**WHAT TO WORK ON:**
Please keep to the lines below from the one with "the concrete ring planter at [340,139]" through the one with "the red flag at point (212, 82): 24750", and restate them word for word, ends included.

**SOURCE MATERIAL:**
Segment Open
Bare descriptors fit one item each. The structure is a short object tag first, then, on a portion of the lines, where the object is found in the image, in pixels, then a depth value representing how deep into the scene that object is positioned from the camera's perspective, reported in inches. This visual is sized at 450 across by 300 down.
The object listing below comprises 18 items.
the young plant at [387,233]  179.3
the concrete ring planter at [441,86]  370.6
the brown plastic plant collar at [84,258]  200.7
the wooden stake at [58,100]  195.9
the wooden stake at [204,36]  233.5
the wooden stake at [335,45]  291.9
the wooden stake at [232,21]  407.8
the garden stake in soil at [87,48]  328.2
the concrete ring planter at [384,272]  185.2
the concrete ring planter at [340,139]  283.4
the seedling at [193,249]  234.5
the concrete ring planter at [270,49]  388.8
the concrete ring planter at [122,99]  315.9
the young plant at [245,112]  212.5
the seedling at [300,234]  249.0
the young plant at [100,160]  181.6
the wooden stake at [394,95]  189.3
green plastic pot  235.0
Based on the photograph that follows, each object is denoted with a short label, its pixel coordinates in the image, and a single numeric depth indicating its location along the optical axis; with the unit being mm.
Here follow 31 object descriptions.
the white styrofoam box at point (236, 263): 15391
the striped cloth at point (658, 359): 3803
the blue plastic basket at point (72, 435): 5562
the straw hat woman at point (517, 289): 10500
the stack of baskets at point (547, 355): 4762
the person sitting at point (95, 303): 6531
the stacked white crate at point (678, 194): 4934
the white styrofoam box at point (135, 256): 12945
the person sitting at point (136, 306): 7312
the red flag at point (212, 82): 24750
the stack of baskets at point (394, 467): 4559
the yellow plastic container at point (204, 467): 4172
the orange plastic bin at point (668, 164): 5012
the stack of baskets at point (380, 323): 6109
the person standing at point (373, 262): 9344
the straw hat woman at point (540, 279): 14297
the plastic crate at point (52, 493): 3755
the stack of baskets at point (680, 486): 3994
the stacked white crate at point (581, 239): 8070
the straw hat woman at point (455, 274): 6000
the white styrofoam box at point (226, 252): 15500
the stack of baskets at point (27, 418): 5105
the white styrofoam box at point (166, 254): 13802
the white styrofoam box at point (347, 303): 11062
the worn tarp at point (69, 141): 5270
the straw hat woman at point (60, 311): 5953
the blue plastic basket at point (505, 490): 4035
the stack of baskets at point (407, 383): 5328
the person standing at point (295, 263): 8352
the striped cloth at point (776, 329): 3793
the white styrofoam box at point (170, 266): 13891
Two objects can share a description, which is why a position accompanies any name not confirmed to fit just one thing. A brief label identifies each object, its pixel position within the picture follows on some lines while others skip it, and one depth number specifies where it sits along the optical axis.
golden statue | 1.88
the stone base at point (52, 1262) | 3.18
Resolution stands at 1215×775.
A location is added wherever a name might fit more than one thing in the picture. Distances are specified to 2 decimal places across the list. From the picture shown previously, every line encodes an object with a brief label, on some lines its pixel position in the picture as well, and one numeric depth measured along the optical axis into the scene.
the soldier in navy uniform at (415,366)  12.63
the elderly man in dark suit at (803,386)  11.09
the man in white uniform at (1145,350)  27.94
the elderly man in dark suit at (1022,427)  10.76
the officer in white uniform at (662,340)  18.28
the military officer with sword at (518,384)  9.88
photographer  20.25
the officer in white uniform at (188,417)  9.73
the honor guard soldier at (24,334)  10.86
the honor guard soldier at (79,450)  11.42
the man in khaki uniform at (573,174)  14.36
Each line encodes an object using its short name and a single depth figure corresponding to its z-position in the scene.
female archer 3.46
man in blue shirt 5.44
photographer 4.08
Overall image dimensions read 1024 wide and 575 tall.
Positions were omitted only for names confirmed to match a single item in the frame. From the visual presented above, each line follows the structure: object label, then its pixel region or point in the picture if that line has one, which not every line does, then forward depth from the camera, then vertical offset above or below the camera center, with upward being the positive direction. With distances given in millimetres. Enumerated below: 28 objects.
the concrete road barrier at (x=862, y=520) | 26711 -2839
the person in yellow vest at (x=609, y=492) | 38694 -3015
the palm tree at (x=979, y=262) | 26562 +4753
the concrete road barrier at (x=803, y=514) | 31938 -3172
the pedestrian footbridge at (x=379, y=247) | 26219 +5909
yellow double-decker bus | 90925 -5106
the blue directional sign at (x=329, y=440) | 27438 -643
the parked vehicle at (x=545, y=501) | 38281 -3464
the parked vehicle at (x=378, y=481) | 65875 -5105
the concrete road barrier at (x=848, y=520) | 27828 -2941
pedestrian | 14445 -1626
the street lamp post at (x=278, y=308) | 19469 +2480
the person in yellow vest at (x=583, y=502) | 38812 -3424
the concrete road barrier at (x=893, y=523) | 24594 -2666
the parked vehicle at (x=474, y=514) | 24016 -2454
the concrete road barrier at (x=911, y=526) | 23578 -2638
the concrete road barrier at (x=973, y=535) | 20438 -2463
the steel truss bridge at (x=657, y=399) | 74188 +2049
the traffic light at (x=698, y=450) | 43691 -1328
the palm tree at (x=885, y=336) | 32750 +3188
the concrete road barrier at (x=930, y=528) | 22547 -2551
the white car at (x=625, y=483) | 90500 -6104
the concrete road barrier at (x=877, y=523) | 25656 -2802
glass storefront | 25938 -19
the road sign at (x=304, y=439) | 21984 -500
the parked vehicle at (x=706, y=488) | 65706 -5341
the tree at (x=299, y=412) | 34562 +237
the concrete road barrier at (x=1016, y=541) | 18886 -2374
Segment Closed
**OUTPUT OF THE EXERCISE:**
the concrete ring planter at [340,139]  283.4
the seedling at [193,249]  234.5
the concrete ring planter at [270,49]  388.8
the concrete ring planter at [122,99]  315.9
the young plant at [245,112]  212.5
the seedling at [300,234]  249.0
the young plant at [100,160]  181.6
the wooden stake at [394,95]  189.3
green plastic pot  235.0
Based on the photograph that follows, each object is denoted with a short label, its pixel coordinates in the image, and a single numeric depth indicating its location along the optical axis; with the unit being mm.
Here follow 31 object descriptions.
the white styrofoam box at point (236, 263): 15391
the striped cloth at point (658, 359): 3803
the blue plastic basket at point (72, 435): 5562
the straw hat woman at point (517, 289): 10500
the stack of baskets at point (547, 355): 4762
the person sitting at point (95, 303): 6531
the stacked white crate at point (678, 194): 4934
the white styrofoam box at point (135, 256): 12945
the person sitting at point (136, 306): 7312
the red flag at point (212, 82): 24750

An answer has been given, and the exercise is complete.